Aim of the exercise:
Restate the lines word for word, from the one containing "Outlined on this" through the last line of the entries below, without any other lines.

Material to process:
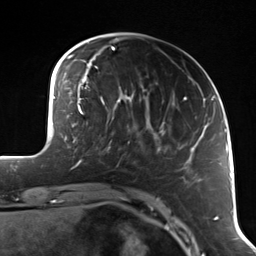
Breast MRI (dynamic contrast-enhanced), one axial slice; position 32 of 114 along the scan axis; cropped to one breast; dynamic contrast-enhanced series, time point 2 of 7 at this slice position (early post-contrast); 3 T; TE 1.7 ms, TR 4.7 ms; 1.4 mm slice thickness; 256 × 256 image matrix, field of view 170 × 170 mm. Female patient.
Annotated regions visible in this slice (semi-automatic segmentation, software-assisted and operator-edited):
- enhancing-tissue mask used for the functional tumour volume (all voxels passing the contrast-enhancement thresholds inside the analysis volume; usually the tumour): box from (x=107, y=118) to (x=129, y=148) px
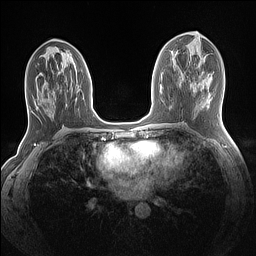
Breast MRI (dynamic contrast-enhanced), one axial slice; slice 64 of 160 in the series (ordered by position); dynamic contrast-enhanced series, time point 2 of 7 at this slice position (early post-contrast); 1.5 T; TE 1.4 ms, TR 5 ms; 1.1 mm slice thickness; 256 × 256 image matrix, field of view 320 × 320 mm. Female patient.
Annotated regions visible in this slice (semi-automatically segmented with operator editing):
- enhancing-tissue mask used for the functional tumour volume (all voxels passing the contrast-enhancement thresholds inside the analysis volume; usually the tumour): bounding box (x1, y1, x2, y2) in pixels: (25, 48, 77, 108)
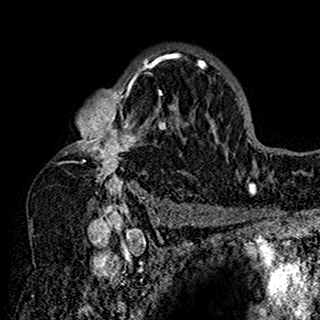
Breast MRI (dynamic contrast-enhanced), one axial slice. Position 106 of 160 along the scan axis. Cropped to one breast. Dynamic contrast-enhanced series, time point 2 of 7 at this slice position (early post-contrast). 1.5 T. TE 2.7 ms, TR 5.4 ms. 1 mm slice thickness. 320 × 320 image matrix, field of view 192 × 192 mm. Female patient.
Annotated regions visible in this slice (semi-automatic segmentation, software-assisted and operator-edited):
- enhancing-tissue mask used for the functional tumour volume (all voxels passing the contrast-enhancement thresholds inside the analysis volume; usually the tumour): bounding box (x1, y1, x2, y2) in pixels: (59, 47, 201, 198)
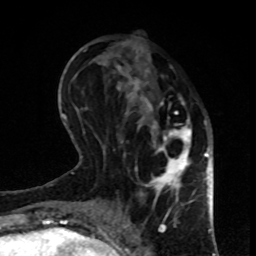
Breast MRI, one axial slice. Position 33 of 80 along the scan axis. Cropped to one breast. Dynamic contrast-enhanced series, time point 2 of 8 at this slice position (early post-contrast). 1.5 T. TE 4.2 ms, TR 7 ms. 2 mm slice thickness. 256 × 256 image matrix, field of view 170 × 170 mm. Female patient.
Annotated regions visible in this slice (semi-automatic segmentation, software-assisted and operator-edited):
- enhancing-tissue mask used for the functional tumour volume (all voxels passing the contrast-enhancement thresholds inside the analysis volume; usually the tumour): bounding box (x1, y1, x2, y2) in pixels: (115, 40, 193, 207)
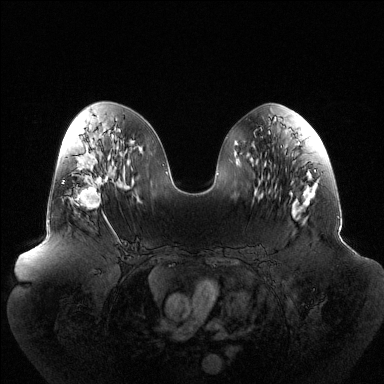
Breast MRI (dynamic contrast-enhanced), one axial slice; slice 61 of 144 in the series (ordered by position); dynamic contrast-enhanced series, time point 2 of 6 at this slice position (early post-contrast); 1.5 T; TE 1.5 ms, TR 4.6 ms; 1.2 mm slice thickness; 384 × 384 image matrix, field of view 440 × 440 mm. Female patient.
Outlined on this slice (semi-automatic segmentation, software-assisted and operator-edited):
- enhancing-tissue mask used for the functional tumour volume (all voxels passing the contrast-enhancement thresholds inside the analysis volume; usually the tumour): bounding box <62,176,108,220> (left, top, right, bottom; pixels)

Result:
Outlined on this slice (semi-automatic segmentation, software-assisted and operator-edited):
- enhancing-tissue mask used for the functional tumour volume (all voxels passing the contrast-enhancement thresholds inside the analysis volume; usually the tumour): bounding box <62,176,108,220> (left, top, right, bottom; pixels)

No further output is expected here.